━━ Data listing ━━
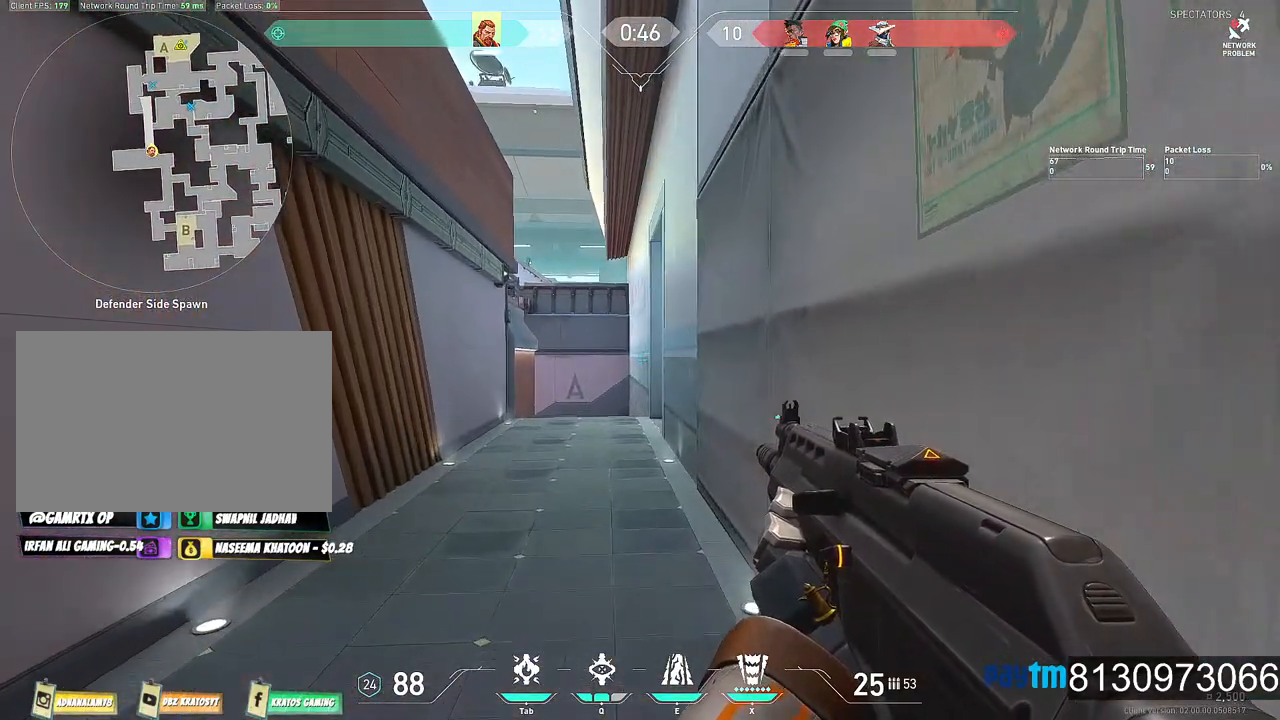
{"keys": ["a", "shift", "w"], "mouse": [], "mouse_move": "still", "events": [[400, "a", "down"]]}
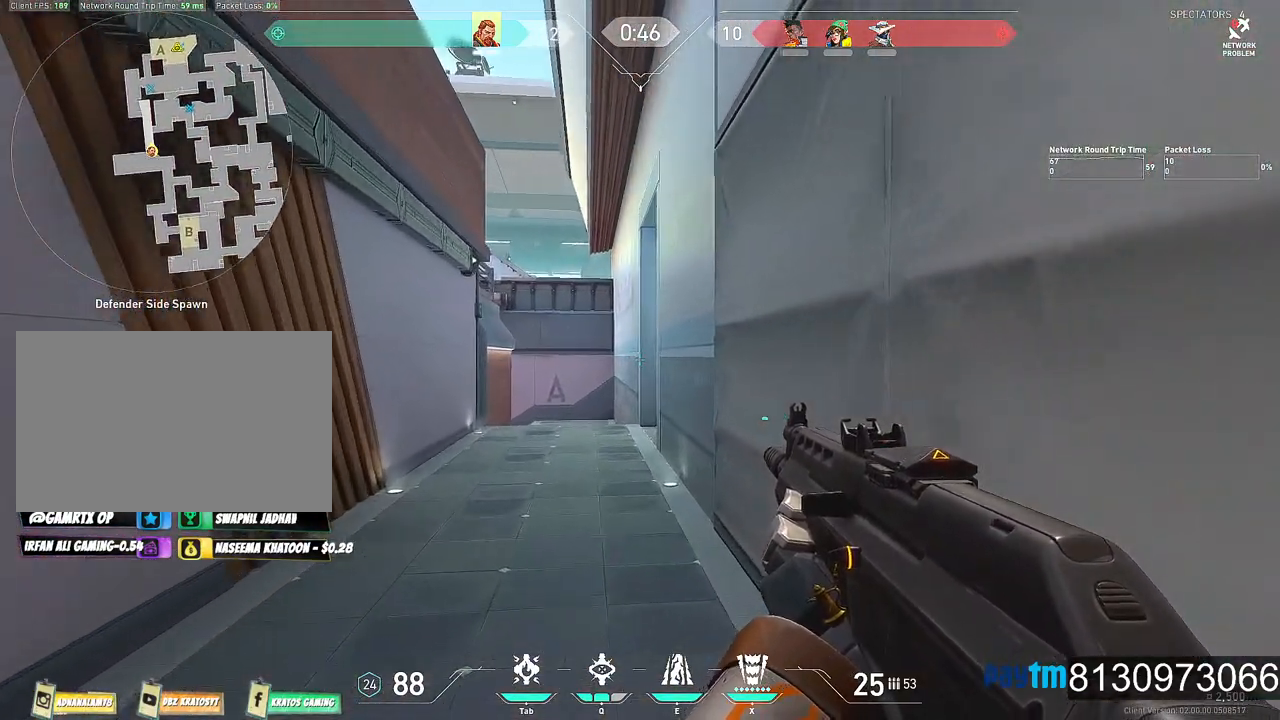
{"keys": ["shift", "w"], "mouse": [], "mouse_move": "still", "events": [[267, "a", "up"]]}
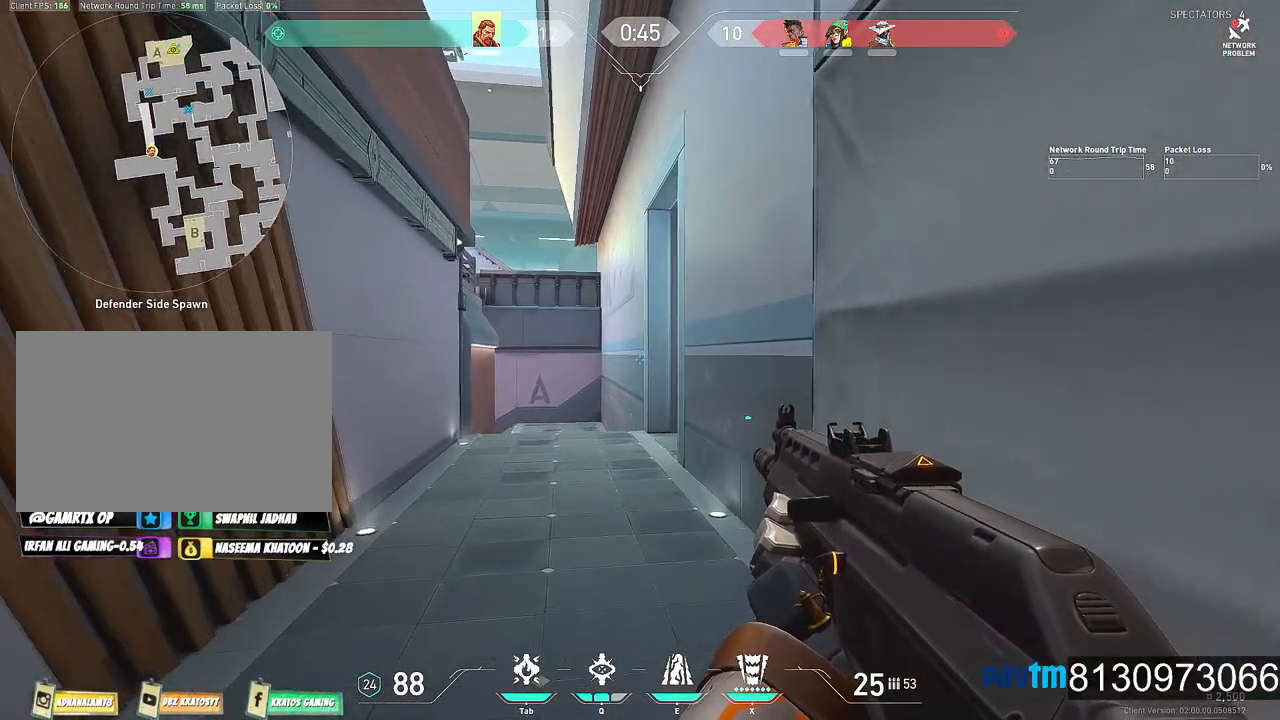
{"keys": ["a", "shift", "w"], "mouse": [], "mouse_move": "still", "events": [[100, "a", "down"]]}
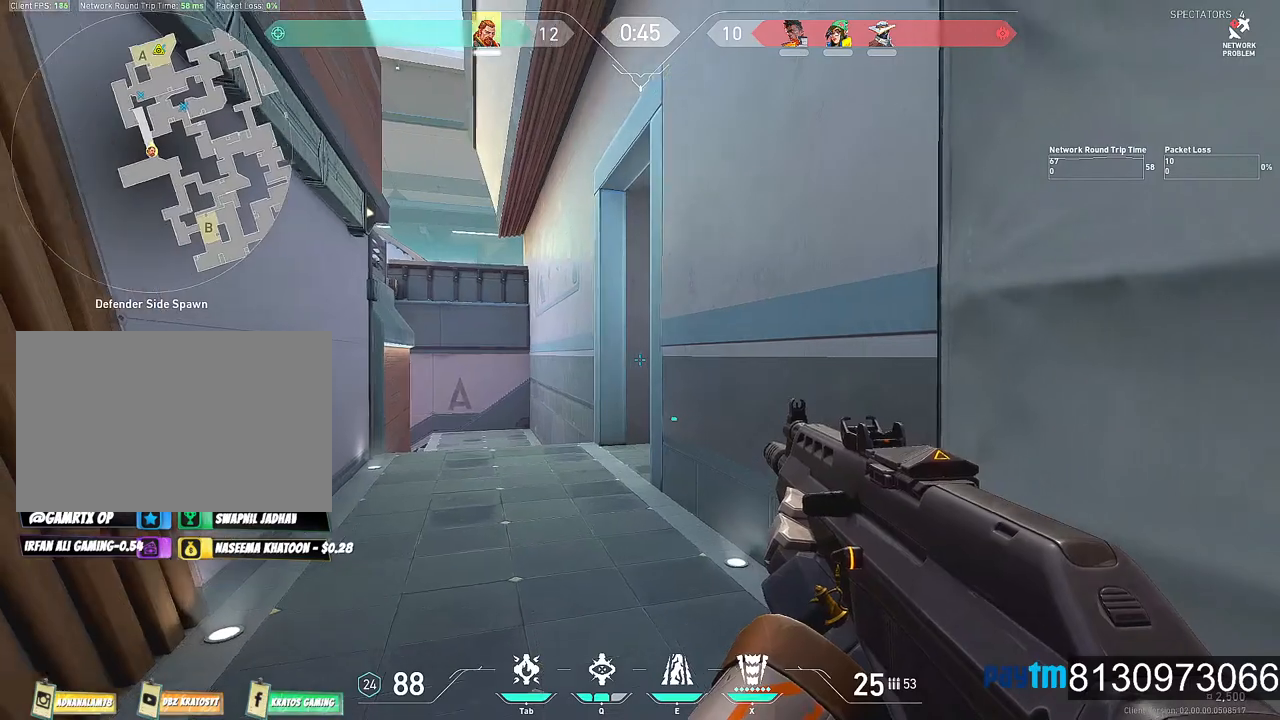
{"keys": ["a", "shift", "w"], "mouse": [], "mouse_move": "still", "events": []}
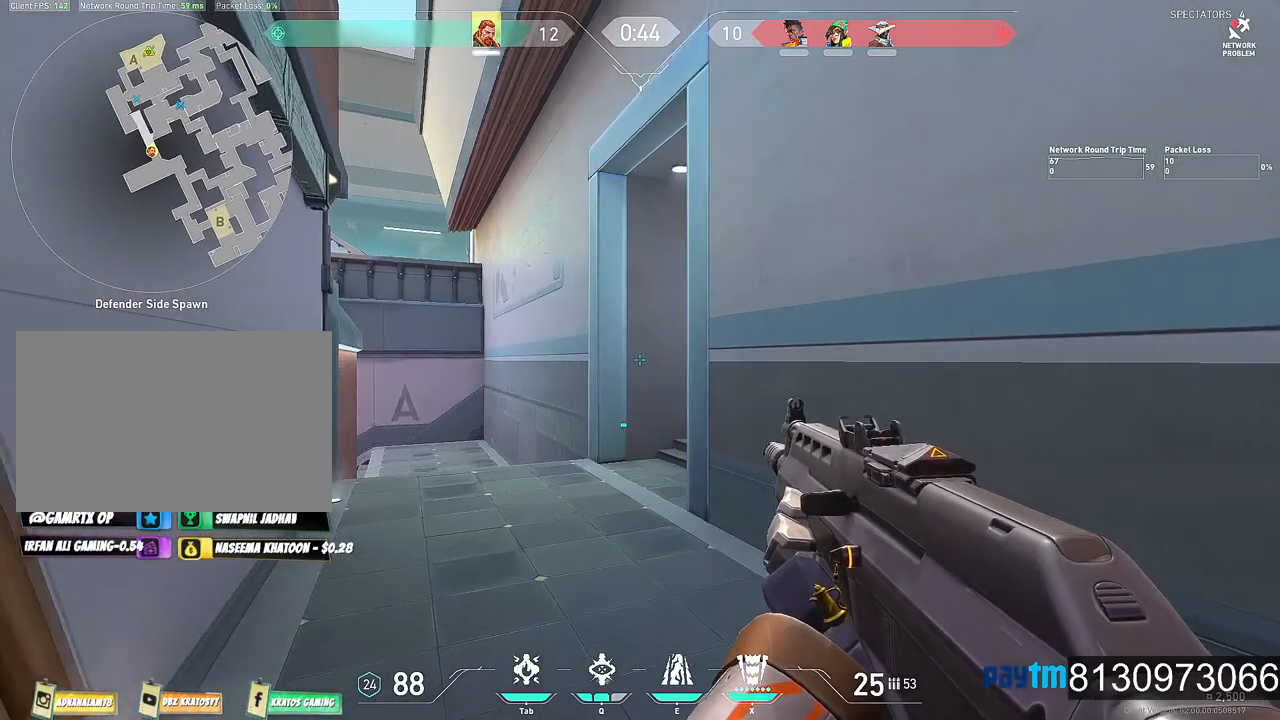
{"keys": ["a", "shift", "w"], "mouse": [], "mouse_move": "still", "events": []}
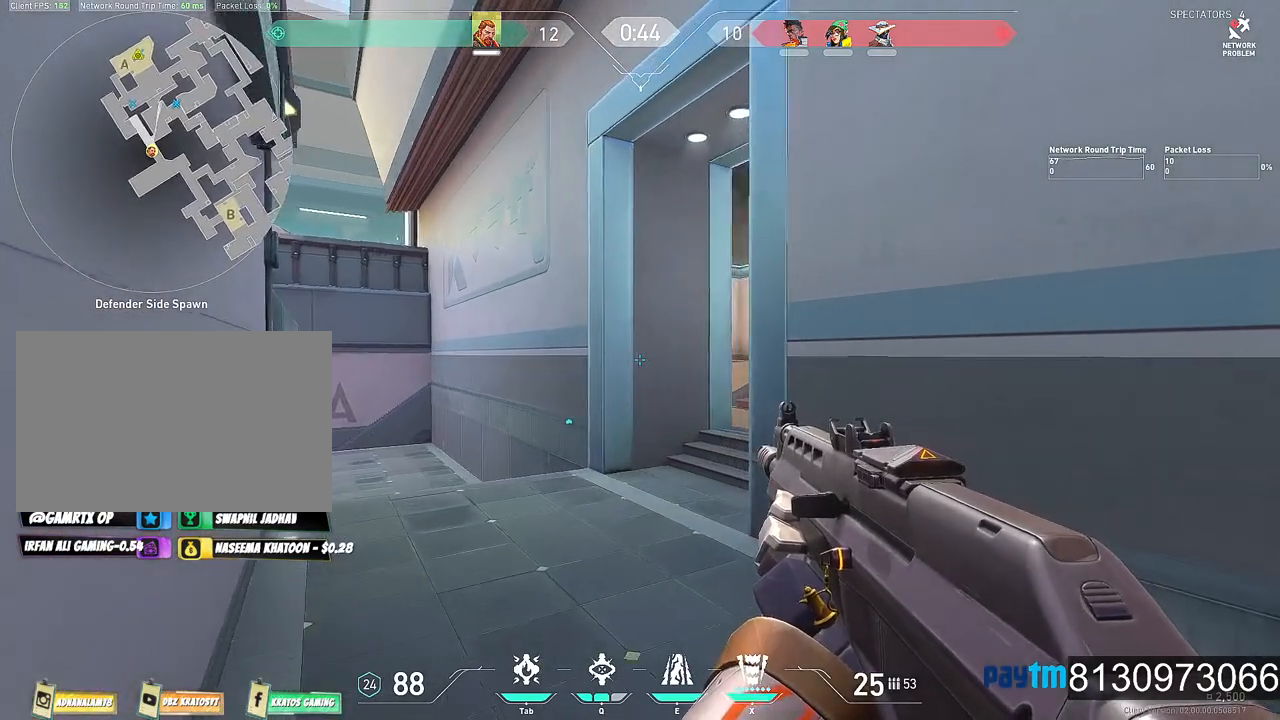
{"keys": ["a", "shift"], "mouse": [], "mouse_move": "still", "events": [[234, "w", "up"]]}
━━━
- **Work item**:
Keep only those lines of the records that hold "down", and return them.

- **Completed exercise**:
{"keys": ["a", "shift", "w"], "mouse": [], "mouse_move": "still", "events": [[400, "a", "down"]]}
{"keys": ["a", "shift", "w"], "mouse": [], "mouse_move": "still", "events": [[100, "a", "down"]]}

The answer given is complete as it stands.